**BRANO MOSTRATO:**
+-------+

E’ un impegno molto piacevole che ci prendiamo prima di tutto per i vignettisti trucidati a causa delle offese a Maometto, poi per chi verrà dopo di noi, a cui non possiamo non tramandare quelle conquiste di libertà che abbiamo ereditato dalla nostra storia (se un titolo di Libero offende le nostre intelligenze a nessuno viene in mente di entrare in redazione e fare una strage).

Come modelli d’infedeltà potremmo prendere proprio quei poeti arabi che fregandosene del divieto del Corano, bevevano vino in abbondanza, oltre a dedicargli poesie. Come l’egiziano Omar Ibn al-Faridh (XIII sec.) che sconsigliava di allungare il vino con l’acqua, ma poeticamente di mescolarlo solo “alla saliva dell’amato”; o l’iraniano Omar Khayyam (XII sec.) che sembra rivolgersi proprio a un jihadista di oggi: “Sei fiero di non toccare mai vino, ma commetti cento peccati ben peggiori e senza gloria.” Ma si sa, i poeti da sempre hanno col vino un rapporto privilegiato, non così gli integralisti islamici: i più pericolosi astemi in circolazione, dai tempi di Hitler e Mussolini.

Eppure, se vino e Islam non fossero così distanti, quanto farebbe bene a questi lugubri imbecilli un bel bicchiere. Un assaggio di quello che potrebbe essere la vita a cui hanno rinunciato: gioia, piacere, bellezza, poesia, convivialità.
E che spettacolo sarebbe farli ubriacare una volta nella vita! Potremmo assistere magari a una clamorosa conversione: vederli entrare in osteria, armati di bicchiere, al grido “Bacco è grande!”

Nel Corano il divieto di bere vino è legato al fatto che offuscherebbe la lucidità. Come se ispirarsi ai suoi dogmi (parlo ai lugubri imbecilli) e sterminare la redazione di un giornale satirico per delle vignette sia un atto di lucidità estrema!

+-------+

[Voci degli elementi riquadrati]
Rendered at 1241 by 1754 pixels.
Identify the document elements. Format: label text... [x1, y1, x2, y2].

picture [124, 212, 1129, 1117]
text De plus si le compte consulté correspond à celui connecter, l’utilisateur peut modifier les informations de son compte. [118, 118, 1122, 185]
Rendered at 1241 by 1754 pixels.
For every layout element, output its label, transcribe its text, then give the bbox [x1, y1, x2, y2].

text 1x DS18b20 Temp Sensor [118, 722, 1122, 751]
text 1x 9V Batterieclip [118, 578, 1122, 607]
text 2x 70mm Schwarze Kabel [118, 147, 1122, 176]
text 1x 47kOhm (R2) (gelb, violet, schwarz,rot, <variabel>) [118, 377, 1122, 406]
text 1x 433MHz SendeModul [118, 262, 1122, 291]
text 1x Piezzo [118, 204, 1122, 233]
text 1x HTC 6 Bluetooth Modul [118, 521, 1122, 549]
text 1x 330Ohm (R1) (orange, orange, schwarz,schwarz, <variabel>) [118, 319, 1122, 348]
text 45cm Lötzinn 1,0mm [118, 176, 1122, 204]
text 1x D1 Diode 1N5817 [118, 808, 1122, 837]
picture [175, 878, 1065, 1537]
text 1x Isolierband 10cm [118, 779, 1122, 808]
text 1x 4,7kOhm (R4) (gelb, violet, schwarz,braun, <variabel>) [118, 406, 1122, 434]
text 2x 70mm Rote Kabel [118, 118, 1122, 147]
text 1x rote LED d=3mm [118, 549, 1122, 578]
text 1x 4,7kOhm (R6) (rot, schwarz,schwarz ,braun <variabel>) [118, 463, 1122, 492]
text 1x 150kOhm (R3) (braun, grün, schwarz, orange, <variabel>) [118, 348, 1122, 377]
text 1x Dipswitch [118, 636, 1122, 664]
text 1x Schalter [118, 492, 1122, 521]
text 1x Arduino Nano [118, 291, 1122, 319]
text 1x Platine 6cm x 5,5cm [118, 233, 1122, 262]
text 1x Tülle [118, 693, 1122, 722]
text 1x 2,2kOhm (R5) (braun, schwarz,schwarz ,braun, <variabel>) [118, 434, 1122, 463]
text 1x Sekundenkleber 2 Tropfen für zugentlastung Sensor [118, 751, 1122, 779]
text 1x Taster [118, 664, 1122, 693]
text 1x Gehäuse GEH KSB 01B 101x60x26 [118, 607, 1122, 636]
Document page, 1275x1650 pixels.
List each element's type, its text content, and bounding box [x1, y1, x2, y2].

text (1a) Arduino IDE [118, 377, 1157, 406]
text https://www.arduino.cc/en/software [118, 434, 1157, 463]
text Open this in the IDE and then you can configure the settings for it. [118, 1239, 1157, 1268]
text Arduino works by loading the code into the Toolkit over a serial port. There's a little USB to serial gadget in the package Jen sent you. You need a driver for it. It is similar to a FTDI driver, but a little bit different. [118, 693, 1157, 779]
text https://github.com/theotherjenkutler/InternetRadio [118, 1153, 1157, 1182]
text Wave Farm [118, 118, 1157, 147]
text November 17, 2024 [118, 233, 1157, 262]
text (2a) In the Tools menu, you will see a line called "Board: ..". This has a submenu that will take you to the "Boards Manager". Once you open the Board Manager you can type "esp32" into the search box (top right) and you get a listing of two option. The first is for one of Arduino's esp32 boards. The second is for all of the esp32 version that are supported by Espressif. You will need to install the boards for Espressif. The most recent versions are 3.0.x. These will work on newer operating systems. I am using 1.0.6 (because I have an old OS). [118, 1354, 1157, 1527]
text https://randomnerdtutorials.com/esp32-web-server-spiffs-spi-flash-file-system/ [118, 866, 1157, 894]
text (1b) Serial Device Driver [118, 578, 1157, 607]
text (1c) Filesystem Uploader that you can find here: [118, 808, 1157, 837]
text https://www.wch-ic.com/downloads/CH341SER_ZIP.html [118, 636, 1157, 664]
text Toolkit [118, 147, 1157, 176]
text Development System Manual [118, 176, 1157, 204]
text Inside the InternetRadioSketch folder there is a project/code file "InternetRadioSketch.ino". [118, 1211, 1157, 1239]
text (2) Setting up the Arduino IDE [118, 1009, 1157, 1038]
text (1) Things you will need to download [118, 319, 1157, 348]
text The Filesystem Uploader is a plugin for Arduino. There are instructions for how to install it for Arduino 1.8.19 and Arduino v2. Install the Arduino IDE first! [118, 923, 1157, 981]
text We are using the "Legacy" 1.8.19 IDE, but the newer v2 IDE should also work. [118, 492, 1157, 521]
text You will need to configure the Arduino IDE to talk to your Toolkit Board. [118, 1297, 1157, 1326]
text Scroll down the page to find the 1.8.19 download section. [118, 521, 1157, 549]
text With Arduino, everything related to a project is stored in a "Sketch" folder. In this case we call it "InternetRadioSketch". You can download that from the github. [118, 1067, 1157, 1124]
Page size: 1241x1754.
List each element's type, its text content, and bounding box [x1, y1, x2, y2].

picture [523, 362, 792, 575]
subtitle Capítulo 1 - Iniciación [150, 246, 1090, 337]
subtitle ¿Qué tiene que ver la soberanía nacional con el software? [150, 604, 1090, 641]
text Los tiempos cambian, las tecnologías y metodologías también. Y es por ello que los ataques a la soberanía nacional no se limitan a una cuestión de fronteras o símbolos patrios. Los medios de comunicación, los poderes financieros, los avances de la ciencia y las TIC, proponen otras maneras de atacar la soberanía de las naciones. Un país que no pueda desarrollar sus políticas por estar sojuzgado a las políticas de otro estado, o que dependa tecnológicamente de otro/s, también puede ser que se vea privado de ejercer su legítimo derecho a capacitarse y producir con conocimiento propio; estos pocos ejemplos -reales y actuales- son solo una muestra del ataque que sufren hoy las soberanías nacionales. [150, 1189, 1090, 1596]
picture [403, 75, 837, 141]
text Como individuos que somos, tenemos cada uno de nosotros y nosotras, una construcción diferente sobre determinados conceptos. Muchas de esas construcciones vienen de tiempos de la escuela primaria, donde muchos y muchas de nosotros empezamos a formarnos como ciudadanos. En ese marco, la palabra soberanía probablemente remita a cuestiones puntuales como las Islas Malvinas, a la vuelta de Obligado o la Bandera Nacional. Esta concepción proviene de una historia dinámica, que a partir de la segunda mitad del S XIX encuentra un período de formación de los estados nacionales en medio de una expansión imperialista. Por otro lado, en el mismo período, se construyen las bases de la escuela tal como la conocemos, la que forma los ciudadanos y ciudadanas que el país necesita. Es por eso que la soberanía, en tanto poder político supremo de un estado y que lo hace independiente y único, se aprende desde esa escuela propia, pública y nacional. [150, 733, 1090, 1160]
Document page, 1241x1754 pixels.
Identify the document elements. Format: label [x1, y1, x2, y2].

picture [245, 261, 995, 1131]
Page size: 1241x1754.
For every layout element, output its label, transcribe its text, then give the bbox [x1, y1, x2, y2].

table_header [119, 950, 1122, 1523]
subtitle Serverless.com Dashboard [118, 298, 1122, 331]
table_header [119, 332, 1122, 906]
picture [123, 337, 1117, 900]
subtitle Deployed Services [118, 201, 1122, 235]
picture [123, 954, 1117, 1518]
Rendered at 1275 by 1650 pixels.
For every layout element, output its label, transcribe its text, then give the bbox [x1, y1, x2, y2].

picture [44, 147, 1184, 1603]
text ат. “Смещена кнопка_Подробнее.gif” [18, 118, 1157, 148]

+-------+

**COMPITI ASSEGNATI:**
(a) Riduci a un elenco puntato il paragrafo del brano sul vino e l'Islam che comincia con "Come modelli d'infedeltà", conservandone i fatti principali.
(b) Prosegui il brano sul vino e l'Islam dopo la sua ultima frase.

**RISULTATI PER COMPITO:**
(a)
- Come modelli di infedeltà si possono prendere i poeti arabi che, infischiandosene del divieto del Corano, bevevano molto vino e gli dedicavano poesie.
- L'egiziano Omar Ibn al-Faridh (XIII sec.) sconsigliava di allungare il vino con l'acqua e, poeticamente, suggeriva di mescolarlo solo "alla saliva dell'amato".
- L'iraniano Omar Khayyam (XII sec.) scriveva: "Sei fiero di non toccare mai vino, ma commetti cento peccati ben peggiori e senza gloria". Sono parole che sembrano rivolte a un jihadista di oggi.
- I poeti hanno da sempre un rapporto privilegiato con il vino. Gli integralisti islamici no: sono i più pericolosi astemi in circolazione dai tempi di Hitler e Mussolini.

(b)
Il problema è sempre quello e riguarda tutte le religioni: i dogmi producono persone disturbate, nella peggiore delle ipotesi terroristi islamici, nella migliore Giovanardi. E per dirla tutta, al giorno d’oggi o le religioni si rassegnano alla secolarizzazione o diventano ridicole. Come nel racconto di Englander “Il Gilgug di Park Avenue”, dove il protagonista si converte all’ebraismo ortodosso e comincia a fare cose improbabili, tipo passare una sera andando su e giù in ascensore senza spingere il pulsante del suo piano perché è Sabbath; alla fine la moglie disperata gli chiede: “Non potevi diventare vegano?”

Tornando al rapporto tra vino e Islam, non si esaurisce tutto in una proibizione. Bandito sulla terra, il nettare di Bacco ricompare in cielo. Proprio come le vergini promesse ai martiri, chi ascende al paradiso troverà ad aspettarlo fiumi di prelibatissimo vino. Se è così, non ci resta che augurare agli assassini dei vignettisti di trovare vergini cesse e fiumi di Tavernello.